# Eastern Slope Inn - Randell House (11AB)



## PAJim (May 2, 2006)

I have unit 11AB (Randell House) on hold at the Eastern Slope Inn for a ski week in '08.  Can anyone tell me anything about the unit configuration and it's proximity to the common areas?  

One more thing, I know from experience that Attitach Mountian Village usually has a fair amount 2BR availability during ski season.  Can anyone who has stayed at/seen the units at both places compare them?

Thanks a lot.


----------



## JoAnn (May 2, 2006)

Jim, I did a review of our unit in Randall house on Aug. 1, 2004.  
We had unit 2B, a 1 bedroom.  Suggest you read it...unless some one else answers with more information.  It is one of the oldest buildings and is 'sort' of next to the main building and the pool.  It faces the main street (we couldn't open our windows at night due to the street noise.) Quick walk to the pool (it was full of kids when we were there, so didn't use it).  And it is close to about everything (except the outlet stores) in town.

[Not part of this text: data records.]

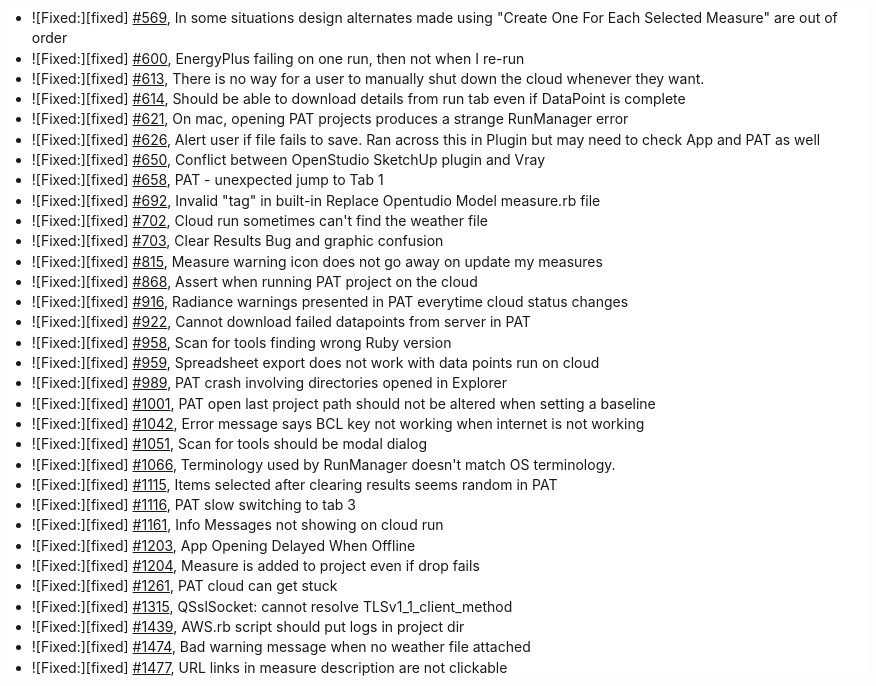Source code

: - ![Fixed:][fixed] [#569]( https://github.com/NREL/OpenStudio/issues/569 ), In some situations design alternates made using "Create One For Each Selected Measure" are out of order
- ![Fixed:][fixed] [#600]( https://github.com/NREL/OpenStudio/issues/600 ), EnergyPlus failing on one run, then not when I re-run
- ![Fixed:][fixed] [#613]( https://github.com/NREL/OpenStudio/issues/613 ), There is no way for a user to manually shut down the cloud whenever they want.
- ![Fixed:][fixed] [#614]( https://github.com/NREL/OpenStudio/issues/614 ), Should be able to download details from run tab even if DataPoint is complete
- ![Fixed:][fixed] [#621]( https://github.com/NREL/OpenStudio/issues/621 ), On mac, opening PAT projects produces a strange RunManager error
- ![Fixed:][fixed] [#626]( https://github.com/NREL/OpenStudio/issues/626 ), Alert user if file fails to save. Ran across this in Plugin but may need to check App and PAT as well
- ![Fixed:][fixed] [#650]( https://github.com/NREL/OpenStudio/issues/650 ), Conflict between OpenStudio SketchUp plugin and Vray
- ![Fixed:][fixed] [#658]( https://github.com/NREL/OpenStudio/issues/658 ), PAT - unexpected jump to Tab 1
- ![Fixed:][fixed] [#692]( https://github.com/NREL/OpenStudio/issues/692 ), Invalid "tag" in built-in Replace Opentudio Model measure.rb file
- ![Fixed:][fixed] [#702]( https://github.com/NREL/OpenStudio/issues/702 ), Cloud run sometimes can't find the weather file
- ![Fixed:][fixed] [#703]( https://github.com/NREL/OpenStudio/issues/703 ), Clear Results Bug and graphic confusion
- ![Fixed:][fixed] [#815]( https://github.com/NREL/OpenStudio/issues/815 ), Measure warning icon does not go away on update my measures
- ![Fixed:][fixed] [#868]( https://github.com/NREL/OpenStudio/issues/868 ), Assert when running PAT project on the cloud
- ![Fixed:][fixed] [#916]( https://github.com/NREL/OpenStudio/issues/916 ), Radiance warnings presented in PAT everytime cloud status changes
- ![Fixed:][fixed] [#922]( https://github.com/NREL/OpenStudio/issues/922 ), Cannot download failed datapoints from server in PAT
- ![Fixed:][fixed] [#958]( https://github.com/NREL/OpenStudio/issues/958 ), Scan for tools finding wrong Ruby version
- ![Fixed:][fixed] [#959]( https://github.com/NREL/OpenStudio/issues/959 ), Spreadsheet export does not work with data points run on cloud
- ![Fixed:][fixed] [#989]( https://github.com/NREL/OpenStudio/issues/989 ), PAT crash involving directories opened in Explorer
- ![Fixed:][fixed] [#1001]( https://github.com/NREL/OpenStudio/issues/1001 ), PAT open last project path should not be altered when setting a baseline
- ![Fixed:][fixed] [#1042]( https://github.com/NREL/OpenStudio/issues/1042 ), Error message says BCL key not working when internet is not working
- ![Fixed:][fixed] [#1051]( https://github.com/NREL/OpenStudio/issues/1051 ), Scan for tools should be modal dialog
- ![Fixed:][fixed] [#1066]( https://github.com/NREL/OpenStudio/issues/1066 ), Terminology used by RunManager doesn't match OS terminology.
- ![Fixed:][fixed] [#1115]( https://github.com/NREL/OpenStudio/issues/1115 ), Items selected after clearing results seems random in PAT
- ![Fixed:][fixed] [#1116]( https://github.com/NREL/OpenStudio/issues/1116 ), PAT slow switching to tab 3
- ![Fixed:][fixed] [#1161]( https://github.com/NREL/OpenStudio/issues/1161 ), Info Messages not showing on cloud run
- ![Fixed:][fixed] [#1203]( https://github.com/NREL/OpenStudio/issues/1203 ), App Opening Delayed When Offline
- ![Fixed:][fixed] [#1204]( https://github.com/NREL/OpenStudio/issues/1204 ), Measure is added to project even if drop fails
- ![Fixed:][fixed] [#1261]( https://github.com/NREL/OpenStudio/issues/1261 ), PAT cloud can get stuck
- ![Fixed:][fixed] [#1315]( https://github.com/NREL/OpenStudio/issues/1315 ), QSslSocket: cannot resolve TLSv1_1_client_method
- ![Fixed:][fixed] [#1439]( https://github.com/NREL/OpenStudio/issues/1439 ), AWS.rb script should put logs in project dir
- ![Fixed:][fixed] [#1474]( https://github.com/NREL/OpenStudio/issues/1474 ), Bad warning message when no weather file attached
- ![Fixed:][fixed] [#1477]( https://github.com/NREL/OpenStudio/issues/1477 ), URL links in measure description are not clickable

Our LR/DR and full bath/shower were on the second floor and our bedroom & tub & toilet on the third floor.  Half of the ceiling was very slanted so you couldn't stand up when you got out of that side of the bed.  Maybe all the units were not like that.  Have no idea what the first floor rooms were like.


----------



## wincap (Feb 28, 2008)

Have you stayed at the Eastern Slope Inn 11A & B yet?  We purchased that unit just last month on e-bay.  It was week 8 (NH school vacation week   ) and the auction ended the same night that the Super Bowl was on.  I won the auction for a $1  I vacation based on the school calender, as well as my daughter.  She and SIL are avid skiers and are now finishing up the week on the slopes.  The layout of the unit is as previously described. It has a small kitchen and no oven, the refrigerator is   under the counter type.  But it is just across the street from Mt. Washington Ski Touring trails and close to Mt. Cranmore, where in addition to skiing, they have a snow tube park  The units were clean and the staff are very friendly. Also you can check with the front desk beause they have some discounted tickets there. For us, this was a great purchase.

Winnie


----------